At last he started the unveiling. With agonizing slowness he doggedly unraveled the brittle cloth. After what seemed an eternity to the men pacing the floor, Galasso came to the final layer. He paused to wipe the perspiration that was glistening on his face, and to flex his numbed fingers. Then he was ready to continue.

"The moment of truth," he said pontifically.

Moon picked up a nearby telephone and established a direct line to the President. Sandecker moved in closer and peered intently over Galasso's shoulder. Pitt's features were expressionless, cold and strangely remote.

The thin, fragile flap was lifted cautiously by degrees and laid back.

They had dared to confront the impossible and their only reward was disillusionment, followed by a crushing bitterness.

The indifferent river had seeped into the oilcloth and turned the British copy of the North American Treaty into a paste like unreadable mush.

Part V

THE MANHATTAN LIMITED

MAY 1989

QUEBEC, CANADA

The roar of the jet engines diminished soon after the Boeing 757 lifted

from the runway of the Quebec airport. When the no smoking sign blinked out, Heidi loosened her seat belt, readjusted the leg that was encased in an ankle-to-thigh cast to a comfortable position and looked out the window.

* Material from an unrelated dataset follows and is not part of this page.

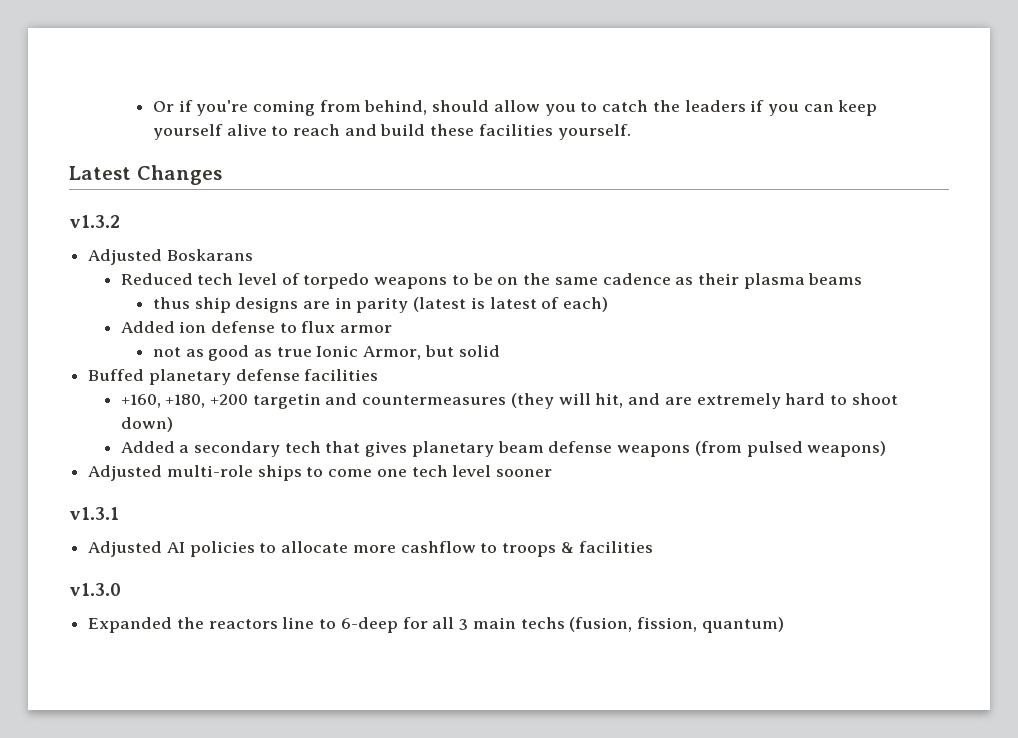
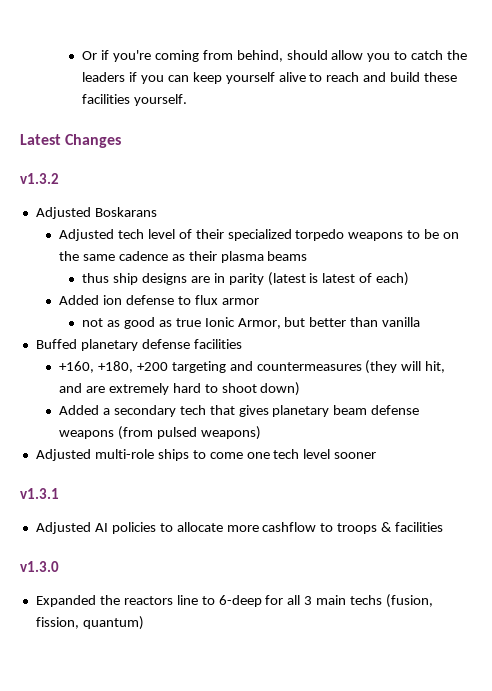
[120,273,193,285] Reduced -> [58,229,114,241] Adjusted
(300, 279) none -> [195,229,292,241] their specialized
[458,345,500,357] solid -> [309,317,421,327] better than vanilla
[252,393,321,409] targetin -> [171,361,226,373] targeting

Below, the long ribbon that was the St. Lawrence sparkled in the sun and then fell away behind as the plane curved south toward New York.

Her thoughts wandered over the events of the past several days in a kaleidoscope of blurred images.

The shock and the pain that followed the explosion beneath the Ocean Venturer. The considerate attention of the surgeon and sailors on board the Phoenix-her leg-cast carried more drawings than a tattoo parlor sample book. The doctors and nurses in the Rimouski hospital where they had treated a dislocated shoulder, and laughed good-heartedly at her sorry attempts to speak French. They all seemed like distant figures out of a dream, and she felt saddened at knowing she might never see them again.

She did not notice a man slide into the aisle seat beside her until he touched her arm.

"Hello, Heidi."

She looked into the face of Brian Shaw and was too startled to speak.

"I know what you must think," he said softly, "but I had to talk to you."

Heidi's initial surprise quickly turned to scorn. "What hole did you crawl from?"

He could see her face flush with anger. "I can't deny it was a cold, calculated seduction. For that, I'm sorry."

"All in the line of duty," she said sarcastically. "Bedding down a woman to extract information and then using it to murder twelve innocent men. In my book, Mr. Shaw, you stink."

He was silent for a moment. American women, he mused, have an entirely different way of expressing themselves from that of British women. "A regrettable and completely senseless tragedy," he said. "I want you, and especially Dirk Pitt, to know I was not responsible for what happened."